Reaction to the lead-in promos replay the tail flying off: That’s what you get for flying coach, you air fare urchins.
And here we go:
Windswept beach… CANNONBALL!
Teddy bear.
“We’re not there yet.” - You ain’t whistling Dixie, lady.
Cue the swirling LOST
Pleasant, distracting chatter slowly transitions to, Bone SNAP!
[audience jumps]
Me, hoping back onto my chair: “Crap, she is a psychologist!”
Rub stick. Make fire. Not if you got the wood on the beach; it’ll be too wet. Some Peace Corps guy…
Notice the less-than subtle way the writers are developing parallels to the other crash victims (especially the Jack-Kate dynamic).

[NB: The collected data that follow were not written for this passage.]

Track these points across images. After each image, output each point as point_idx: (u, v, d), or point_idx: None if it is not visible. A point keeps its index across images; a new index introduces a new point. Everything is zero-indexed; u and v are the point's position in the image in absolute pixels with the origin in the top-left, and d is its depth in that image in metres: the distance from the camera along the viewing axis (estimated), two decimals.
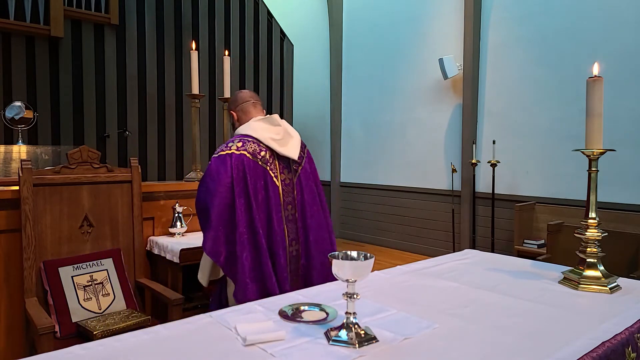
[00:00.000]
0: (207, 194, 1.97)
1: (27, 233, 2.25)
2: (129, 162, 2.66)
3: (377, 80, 7.10)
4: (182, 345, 1.20)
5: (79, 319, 2.19)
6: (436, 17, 6.29)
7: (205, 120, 5.87)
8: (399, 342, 1.21)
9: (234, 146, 2.03)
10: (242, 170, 1.98)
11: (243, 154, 2.01)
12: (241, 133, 2.12)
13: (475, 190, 5.83)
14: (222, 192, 1.94)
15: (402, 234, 6.78)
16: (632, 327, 1.33)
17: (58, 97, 4.93)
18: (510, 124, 5.57)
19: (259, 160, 2.04)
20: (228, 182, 1.95)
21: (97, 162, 2.52)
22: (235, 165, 1.97)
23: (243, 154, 2.01)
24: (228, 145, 2.04)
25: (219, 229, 1.94)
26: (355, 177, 7.51)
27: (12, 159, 3.78)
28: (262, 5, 6.49)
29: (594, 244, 1.72)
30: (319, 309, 1.44)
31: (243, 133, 2.11)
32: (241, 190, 1.96)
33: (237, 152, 2.00)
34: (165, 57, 5.61)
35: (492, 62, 5.73)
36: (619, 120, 4.57)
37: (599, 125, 1.70)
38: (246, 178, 1.98)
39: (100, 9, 5.08)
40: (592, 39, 4.85)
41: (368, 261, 1.19)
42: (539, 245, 4.88)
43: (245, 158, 2.00)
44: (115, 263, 2.44)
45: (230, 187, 1.95)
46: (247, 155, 2.01)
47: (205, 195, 1.98)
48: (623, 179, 4.62)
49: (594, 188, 1.73)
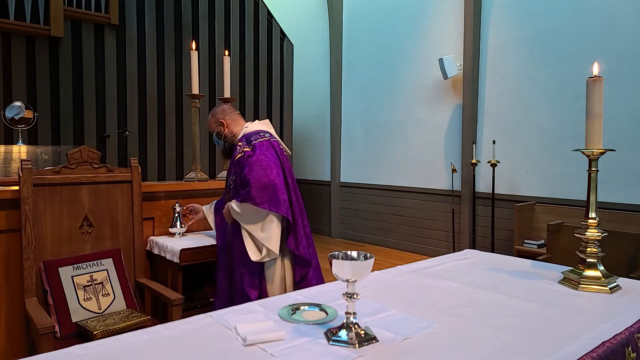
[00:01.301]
0: (267, 171, 2.29)
1: (27, 233, 2.25)
2: (129, 162, 2.66)
3: (377, 80, 7.10)
4: (182, 345, 1.20)
5: (79, 319, 2.19)
6: (436, 17, 6.29)
7: (205, 120, 5.84)
8: (399, 342, 1.21)
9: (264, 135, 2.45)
10: (276, 152, 2.42)
11: (272, 141, 2.47)
12: (253, 130, 2.50)
13: (475, 190, 5.83)
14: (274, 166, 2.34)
15: (402, 234, 6.78)
16: (632, 327, 1.33)
17: (58, 97, 4.93)
18: (510, 124, 5.57)
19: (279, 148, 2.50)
20: (274, 158, 2.37)
21: (97, 162, 2.52)
22: (272, 147, 2.43)
23: (272, 140, 2.47)
24: (259, 135, 2.44)
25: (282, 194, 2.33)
26: (355, 177, 7.51)
27: (12, 159, 3.78)
28: (262, 5, 6.49)
29: (594, 244, 1.72)
30: (319, 309, 1.44)
31: (255, 130, 2.50)
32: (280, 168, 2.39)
33: (270, 140, 2.45)
34: (165, 57, 5.60)
35: (492, 62, 5.73)
36: (619, 120, 4.57)
37: (599, 125, 1.70)
38: (280, 157, 2.43)
39: (100, 9, 5.07)
40: (592, 39, 4.85)
41: (368, 261, 1.19)
42: (539, 245, 4.88)
43: (274, 143, 2.48)
44: (115, 263, 2.44)
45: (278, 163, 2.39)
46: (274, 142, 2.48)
47: (266, 172, 2.29)
48: (623, 179, 4.62)
49: (594, 188, 1.73)
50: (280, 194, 2.31)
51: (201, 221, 2.95)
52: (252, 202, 2.26)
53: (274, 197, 2.28)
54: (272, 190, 2.28)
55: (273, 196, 2.28)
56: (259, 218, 2.32)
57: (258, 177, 2.27)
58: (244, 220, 2.34)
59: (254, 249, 2.33)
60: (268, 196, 2.27)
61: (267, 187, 2.27)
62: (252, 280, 2.34)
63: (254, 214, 2.31)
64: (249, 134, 2.49)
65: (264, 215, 2.32)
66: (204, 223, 2.96)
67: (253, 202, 2.26)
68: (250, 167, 2.30)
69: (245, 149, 2.39)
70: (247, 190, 2.27)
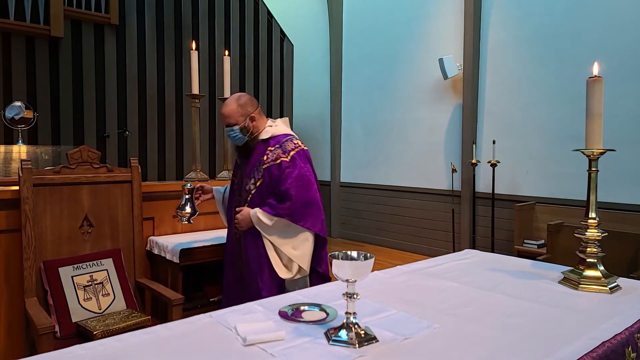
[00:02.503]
0: (308, 187, 2.22)
1: (27, 233, 2.25)
2: (129, 162, 2.65)
3: (377, 80, 7.10)
4: (182, 345, 1.20)
5: (79, 319, 2.19)
6: (436, 17, 6.29)
7: (205, 120, 5.87)
8: (399, 342, 1.21)
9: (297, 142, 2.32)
10: (310, 163, 2.33)
11: (305, 149, 2.34)
12: (282, 132, 2.35)
13: (475, 190, 5.83)
14: (314, 182, 2.27)
15: (402, 234, 6.78)
16: (632, 327, 1.33)
17: (58, 97, 4.93)
18: (510, 124, 5.57)
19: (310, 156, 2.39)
20: (311, 172, 2.29)
21: (97, 162, 2.51)
22: (307, 158, 2.33)
23: (305, 149, 2.34)
24: (294, 142, 2.31)
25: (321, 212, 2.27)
26: (355, 177, 7.51)
27: (12, 159, 3.78)
28: (262, 5, 6.49)
29: (594, 244, 1.72)
30: (319, 309, 1.44)
31: (283, 132, 2.35)
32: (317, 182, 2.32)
33: (303, 148, 2.33)
34: (165, 57, 5.60)
35: (492, 62, 5.73)
36: (619, 120, 4.56)
37: (599, 125, 1.70)
38: (313, 168, 2.34)
39: (100, 9, 5.07)
40: (592, 39, 4.84)
41: (368, 261, 1.19)
42: (539, 245, 4.88)
43: (307, 152, 2.35)
44: (115, 263, 2.44)
45: (314, 176, 2.30)
46: (306, 150, 2.35)
47: (307, 188, 2.21)
48: (623, 179, 4.62)
49: (594, 188, 1.73)
50: (320, 211, 2.24)
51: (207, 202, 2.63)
52: (291, 219, 2.18)
53: (314, 215, 2.22)
54: (313, 208, 2.22)
55: (313, 214, 2.21)
56: (291, 234, 2.22)
57: (300, 194, 2.18)
58: (271, 233, 2.21)
59: (281, 265, 2.23)
60: (309, 214, 2.20)
61: (308, 205, 2.20)
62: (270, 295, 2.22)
63: (287, 229, 2.21)
64: (279, 136, 2.33)
65: (298, 231, 2.22)
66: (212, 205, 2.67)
67: (291, 218, 2.18)
68: (291, 181, 2.19)
69: (282, 157, 2.25)
70: (285, 205, 2.17)
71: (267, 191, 2.25)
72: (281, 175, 2.22)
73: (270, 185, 2.25)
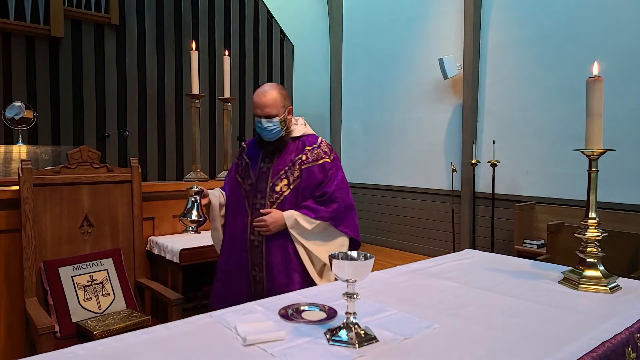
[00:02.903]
0: (348, 191, 2.18)
1: (27, 233, 2.25)
2: (129, 162, 2.66)
3: (377, 80, 7.10)
4: (182, 345, 1.20)
5: (79, 319, 2.19)
6: (436, 17, 6.29)
7: (205, 120, 5.86)
8: (399, 342, 1.21)
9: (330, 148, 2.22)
10: None
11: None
12: (310, 132, 2.23)
13: (475, 190, 5.83)
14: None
15: (402, 234, 6.78)
16: (632, 327, 1.33)
17: (58, 97, 4.93)
18: (510, 124, 5.56)
19: None
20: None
21: (97, 162, 2.52)
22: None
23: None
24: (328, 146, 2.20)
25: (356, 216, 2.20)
26: (355, 177, 7.51)
27: (12, 159, 3.78)
28: (262, 5, 6.48)
29: (594, 244, 1.72)
30: (319, 309, 1.44)
31: (314, 133, 2.24)
32: None
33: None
34: (165, 57, 5.60)
35: (492, 62, 5.73)
36: (619, 120, 4.56)
37: (599, 125, 1.70)
38: None
39: (100, 9, 5.07)
40: (592, 39, 4.84)
41: (368, 261, 1.19)
42: (539, 245, 4.88)
43: None
44: (115, 263, 2.44)
45: None
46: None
47: (348, 192, 2.17)
48: (623, 179, 4.62)
49: (594, 188, 1.73)
50: (356, 215, 2.17)
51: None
52: (333, 222, 2.07)
53: (352, 219, 2.14)
54: (352, 212, 2.15)
55: (352, 218, 2.14)
56: (328, 238, 2.10)
57: (344, 198, 2.10)
58: (309, 238, 2.06)
59: (315, 271, 2.09)
60: (349, 218, 2.12)
61: (349, 209, 2.13)
62: None
63: (324, 234, 2.09)
64: (309, 136, 2.19)
65: (336, 236, 2.11)
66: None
67: (334, 222, 2.07)
68: (337, 183, 2.11)
69: (325, 158, 2.13)
70: (331, 208, 2.06)
71: (304, 193, 2.08)
72: (324, 177, 2.10)
73: (308, 187, 2.09)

Rock, blood, bodies? That means commercial break.
Chicken, chicken, chicken, chicken, chicken, chicken, chicken, chicken, chicken, chicken, chicken, chicken, chicken, chicken, chicken, PETA protest!
Well, the days do speed by.
Yoink! - If I hadn’t seen this scene repeated so many times in the promos, it would have had a bigger emotional impact.
The List: Nine people. No more, no less.
Back from commercials? And… start the accusations!
Ana Lucia’s answer for suspicious people – put ‘em in a hole
Banana peel? Scandalous!
Careful about mentioning promises. On this island, they’re kept only at a price.
Why do I get the feeling there will be more letters to ABC about the chicken’s death than Pit Boy’s?
Waking up to a smile – Ana’s going to have some serious trust issues before too long.
Knock, knock? Who’s there? Quarantine. Com'on in!
Anybody else? Dharma.
A trunk with blankets, a worn bible, and a glass eye? Reminds me of grandma’s antiques. Seriously.
Radio, radio… (Okay, now I’ve got Elvis Costello in my head singing, “They’re saying things I can hardly believe. They really think we’re getting out of control.”)
Give her credit, Ana’s smart… ouch! And ruthless.
Oh, Pit Boy wasn’t on the list because he was a bad person. And by extension, if your name wasn’t on the list either, Ana, that would make you… ohhhh! I get it. Burn!
Well, the writers aren’t shy about upping the body count this episode.
Boone! It’s good to hear your voice. – At least Ian will get one more residual check.
“There are no other survivors.” – For all the couple has gone through, you know fans will be seriously irked if Rose and Bernard aren’t reunited. For “second-tier” players, they certainly do a lot with only a handful of moments.
40 days is a long time to wait to cry.
Enter Jin.
Michael, Sawyer, the gang’s all here!
Flashing scenes: this looks vaguely familiar.
Present tense… and Bang.
Once again, we have another episode where, by the end, we have progressed only a few seconds in time, as compared to the previous episode.
Looks like Iraqi vengeance will have to wait 'till next week.
Oh, and by the way, “A special extended episode of lost” means the episode will go to 9:03 p.m., instead of 8:58.
LOST
said...
Impressive summarizing, Caleb; I didn't know you had it in you to write so succinctly.
Oh, also, in answer your earlier question to me, I still use my hotmail address. Sorry I took so long to get back to you on that but I've been trying to greatly limit my Internet surfing in order to focus on my job search.
Caleb Michael said...
You know, I can write shorter posts when I feel like it, it's just lately I've been taking advantage of the extra time (unemployment) to write.
I wager posting lengths will be adjusted when more stucturalized work hours are introduced.